(Document layout analysis data)
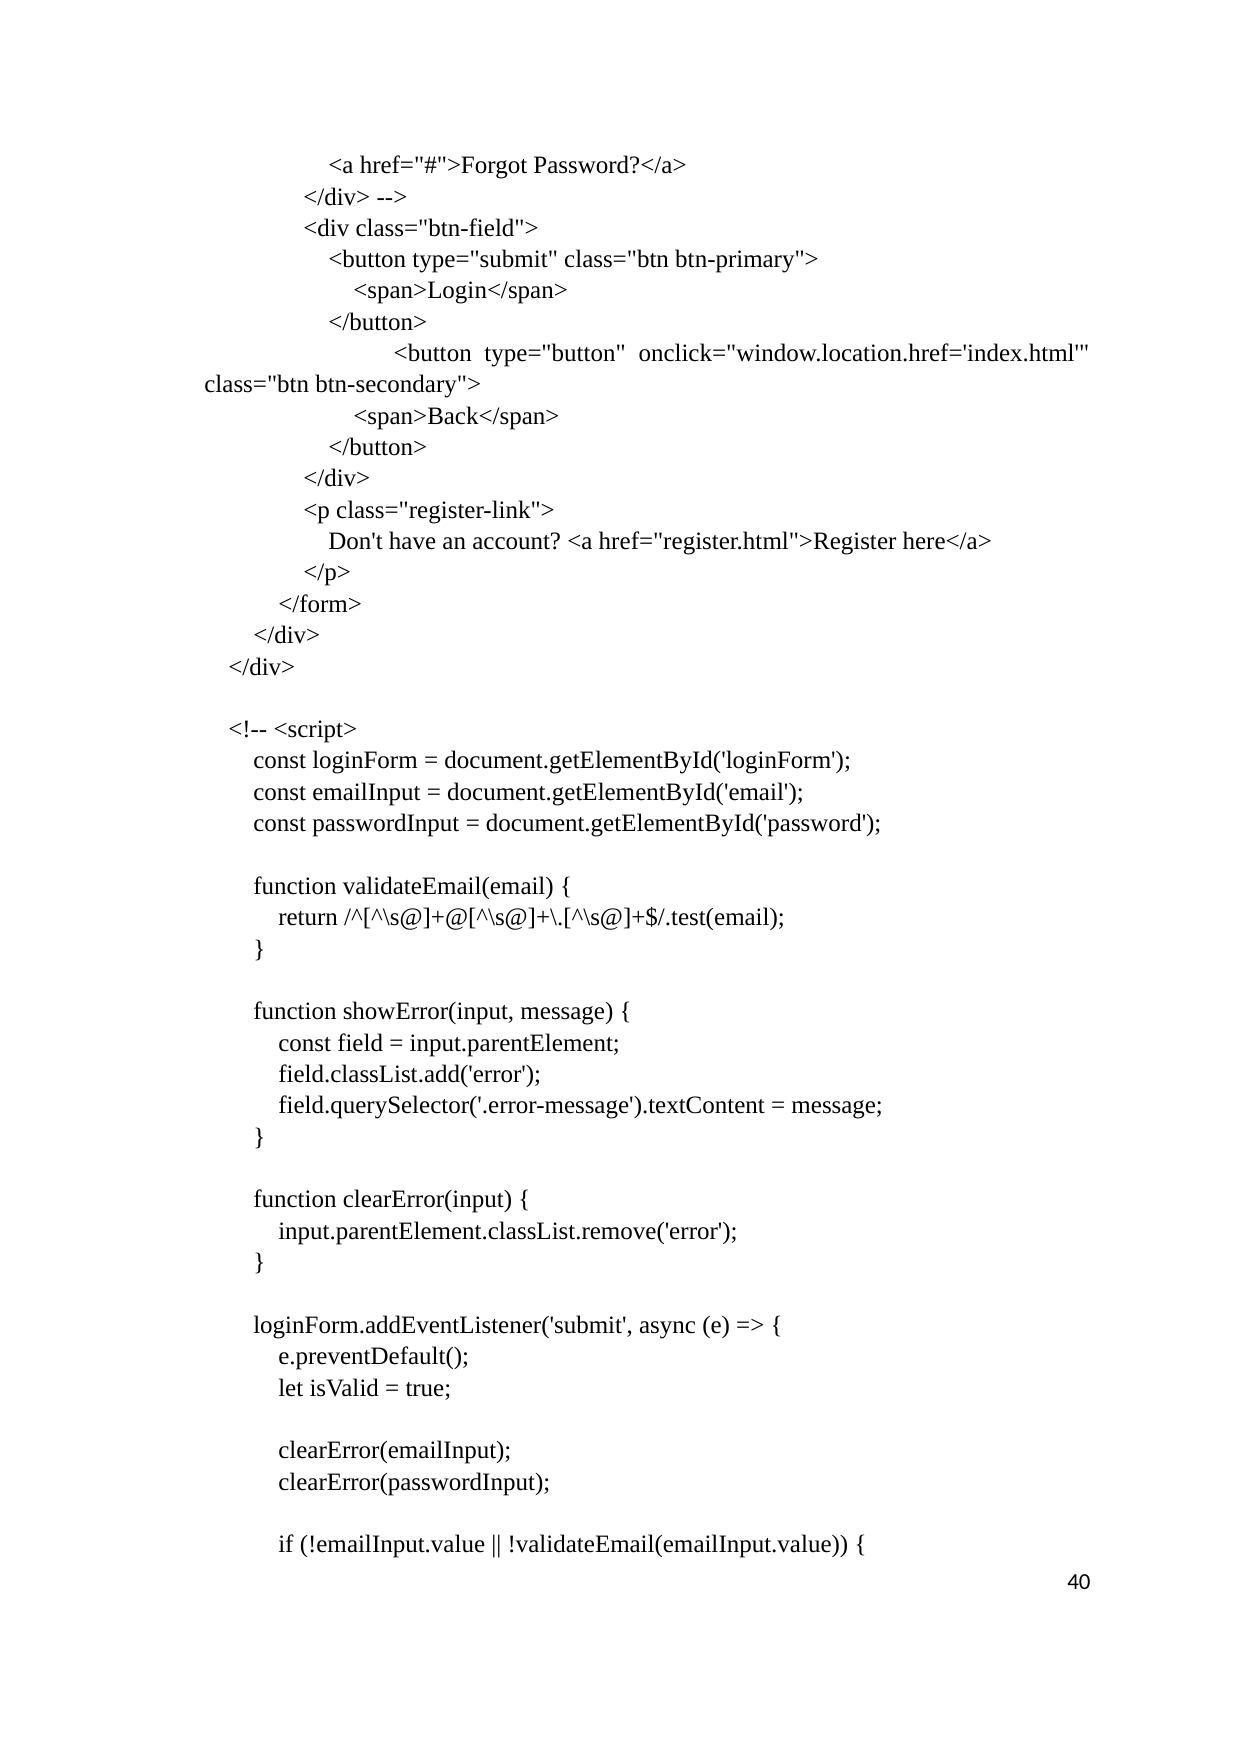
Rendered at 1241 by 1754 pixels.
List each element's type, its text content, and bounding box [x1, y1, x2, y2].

text e.preventDefault(); [203, 1341, 1090, 1370]
text function clearError(input) { [203, 1184, 1090, 1213]
text const passwordInput = document.getElementById('password'); [203, 808, 1090, 837]
text loginForm.addEventListener('submit', async (e) => { [203, 1310, 1090, 1339]
text let isValid = true; [203, 1373, 1090, 1401]
text function validateEmail(email) { [203, 871, 1090, 900]
text return /^[^\s@]+@[^\s@]+\.[^\s@]+$/.test(email); [203, 902, 1090, 931]
text clearError(passwordInput); [203, 1467, 1090, 1496]
text const field = input.parentElement; [203, 1028, 1090, 1057]
text </div> [203, 463, 1090, 492]
text const loginForm = document.getElementById('loginForm'); [203, 746, 1090, 774]
text </div> [203, 620, 1090, 649]
text </div> --> [203, 182, 1090, 210]
text Don't have an account? <a href="register.html">Register here</a> [203, 526, 1090, 555]
text </div> [203, 652, 1090, 680]
text </button> [203, 432, 1090, 461]
text <button type="button" onclick="window.location.href='index.html'" class="btn btn-secondary"> [203, 338, 1090, 398]
text <!-- <script> [203, 714, 1090, 743]
text input.parentElement.classList.remove('error'); [203, 1216, 1090, 1245]
text <button type="submit" class="btn btn-primary"> [203, 244, 1090, 273]
text } [203, 1247, 1090, 1276]
text if (!emailInput.value || !validateEmail(emailInput.value)) { [203, 1529, 1090, 1558]
text <p class="register-link"> [203, 495, 1090, 523]
text </form> [203, 589, 1090, 618]
text <a href="#">Forgot Password?</a> [203, 150, 1090, 179]
text <span>Back</span> [203, 401, 1090, 429]
text <div class="btn-field"> [203, 213, 1090, 242]
text </p> [203, 557, 1090, 586]
text } [203, 1122, 1090, 1151]
text const emailInput = document.getElementById('email'); [203, 777, 1090, 806]
text clearError(emailInput); [203, 1435, 1090, 1464]
text } [203, 934, 1090, 962]
text <span>Login</span> [203, 276, 1090, 304]
text function showError(input, message) { [203, 996, 1090, 1025]
text field.classList.add('error'); [203, 1059, 1090, 1088]
text </button> [203, 307, 1090, 336]
text field.querySelector('.error-message').textContent = message; [203, 1091, 1090, 1119]
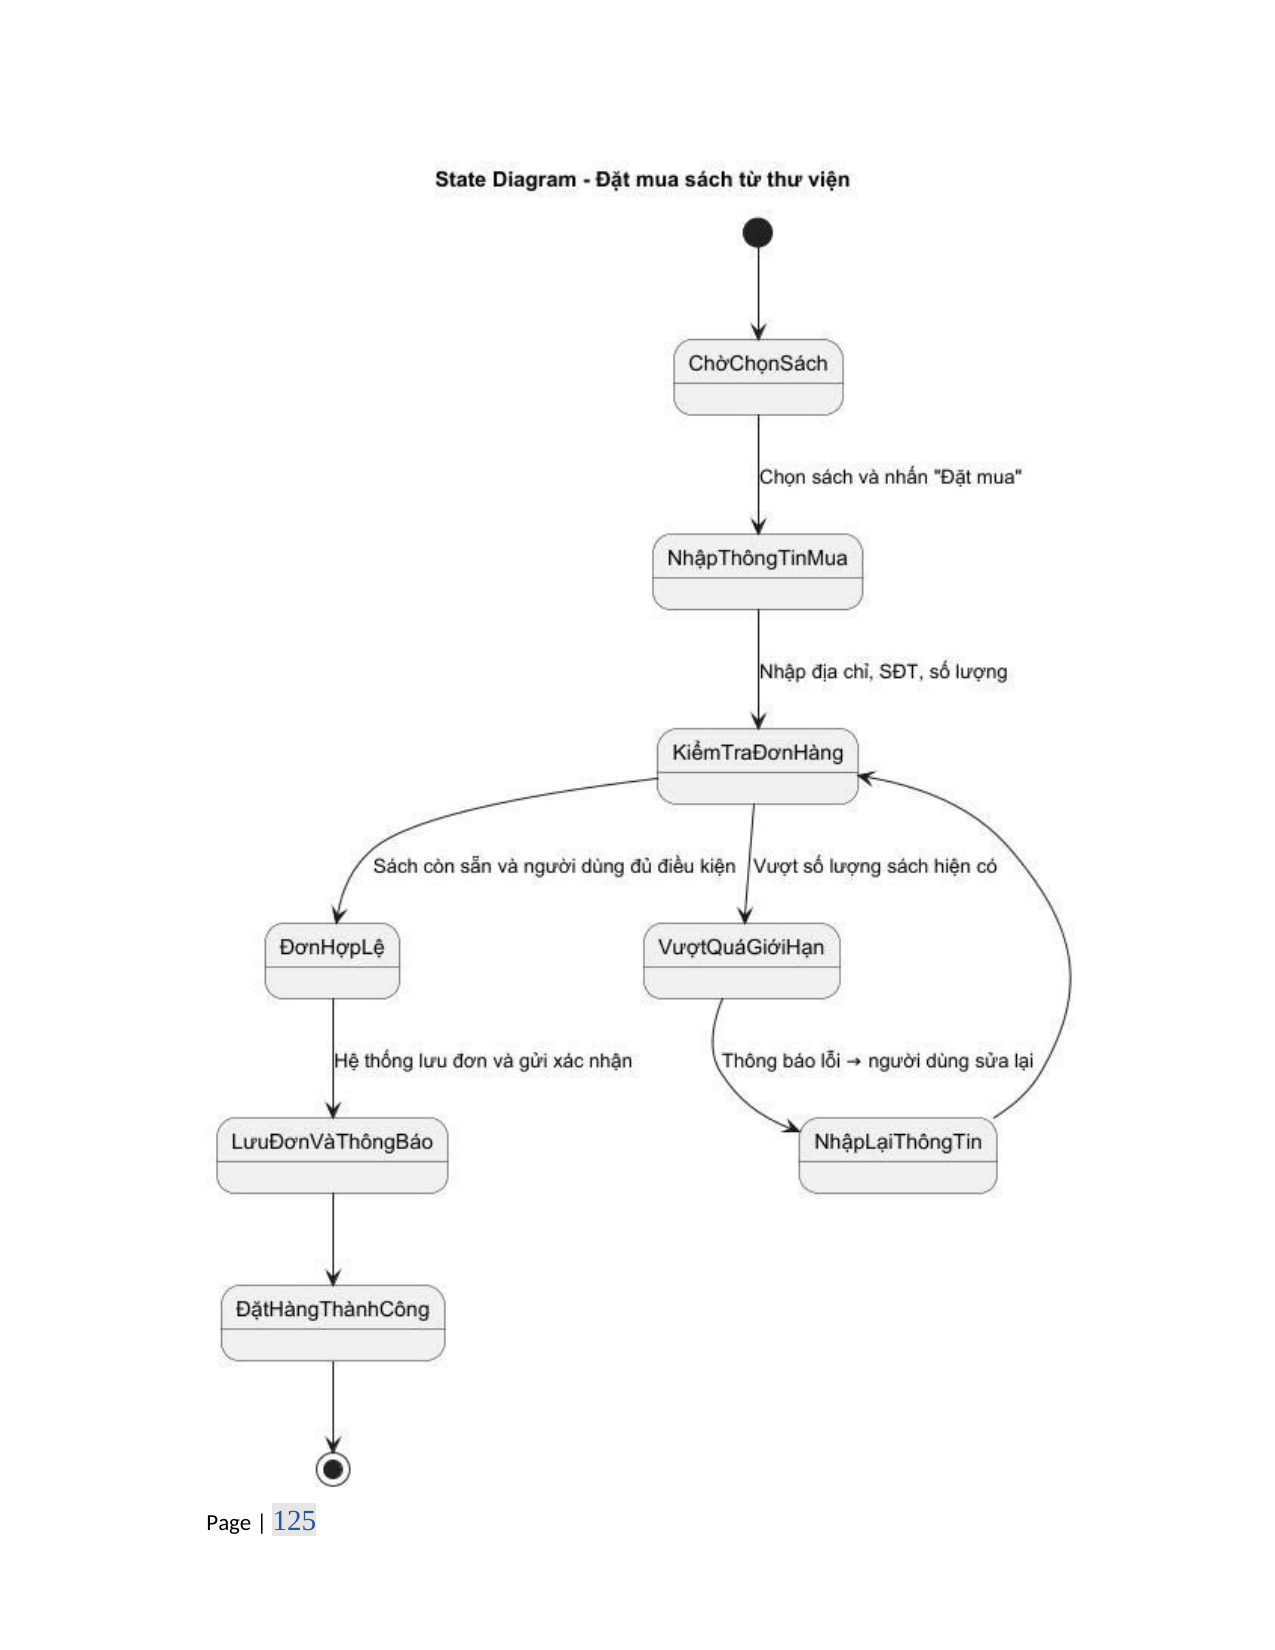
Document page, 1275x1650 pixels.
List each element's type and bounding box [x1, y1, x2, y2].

picture [206, 150, 1099, 1493]
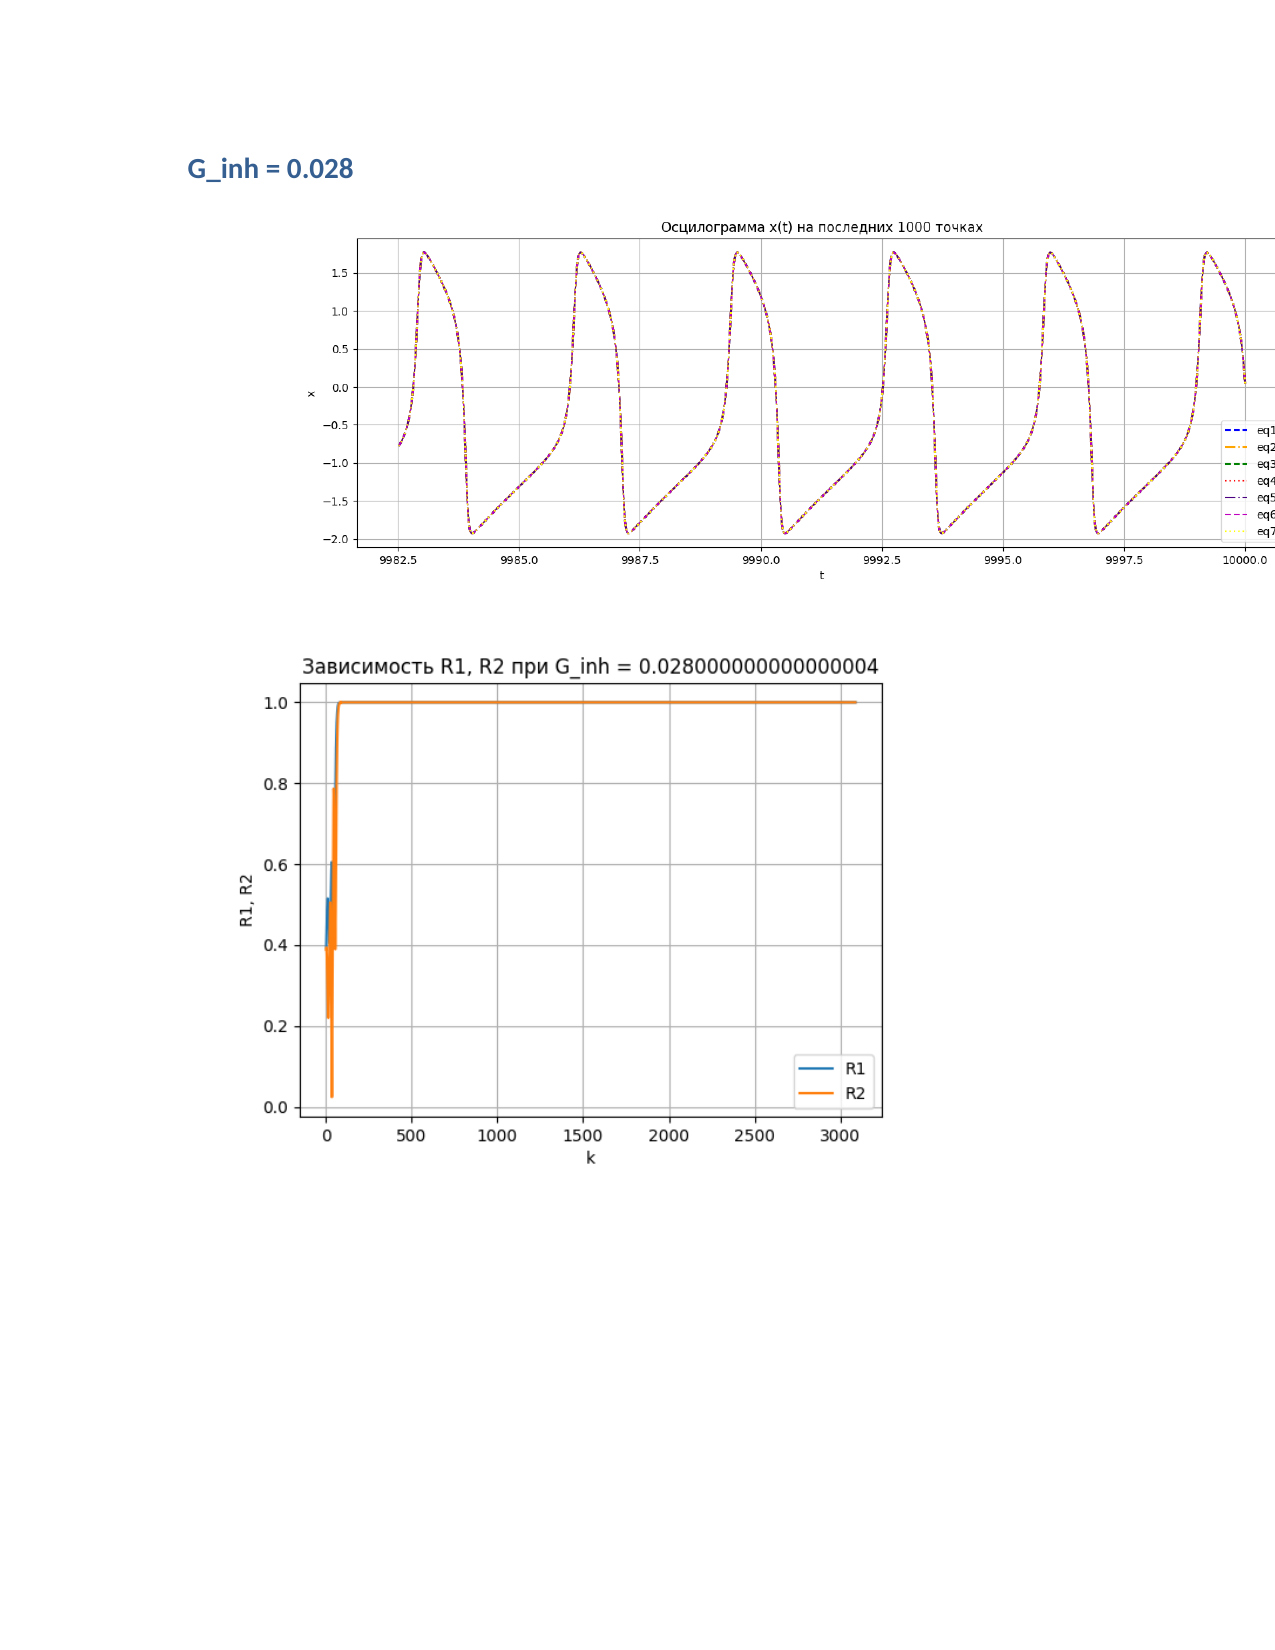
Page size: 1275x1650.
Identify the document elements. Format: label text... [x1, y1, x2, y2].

**Work required:** Leaving all pictures aside, print exactly the lines from the one that contains "Document page, 1275x1650 pixels." through the last line of the data above, inclusive.

**Task response:**
Document page, 1275x1650 pixels.
List each element's type and bounding box [x1, y1, x2, y2].

picture [206, 150, 1099, 1493]
Page size: 1275x1650.
Identify the document elements. Format: label text... [x1, y1, x2, y2].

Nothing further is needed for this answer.